> Work request
The entire listing below is to be written out exactly, minus the pictures.

========================

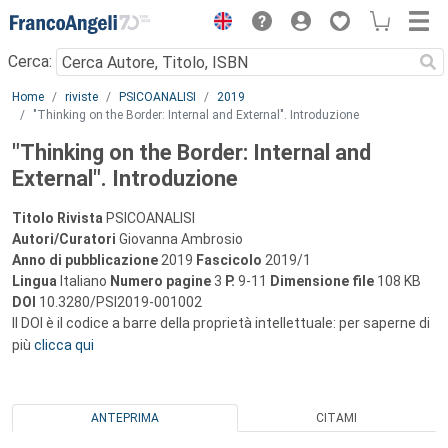
Menu
Cerca:
Main content
Home
riviste
PSICOANALISI
2019
"Thinking on the Border: Internal and External". Introduzione
"Thinking on the Border: Internal and
External". Introduzione
Titolo Rivista
PSICOANALISI
Autori/Curatori
Giovanna Ambrosio
Anno di pubblicazione
2019
Fascicolo
2019/1
Lingua
Italiano
Numero pagine
3
P.
9-11
Dimensione file
108 KB
DOI
10.3280/PSI2019-001002
Il DOI è il codice a barre della proprietà intellettuale: per saperne di
più
clicca qui
ANTEPRIMA
CITAMI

========================

> Written solution
Menu
Cerca:
Main content
Home
riviste
PSICOANALISI
2019
"Thinking on the Border: Internal and External". Introduzione
"Thinking on the Border: Internal and
External". Introduzione
Titolo Rivista
PSICOANALISI
Autori/Curatori
Giovanna Ambrosio
Anno di pubblicazione
2019
Fascicolo
2019/1
Lingua
Italiano
Numero pagine
3
P.
9-11
Dimensione file
108 KB
DOI
10.3280/PSI2019-001002
Il DOI è il codice a barre della proprietà intellettuale: per saperne di
più
clicca qui
ANTEPRIMA
CITAMI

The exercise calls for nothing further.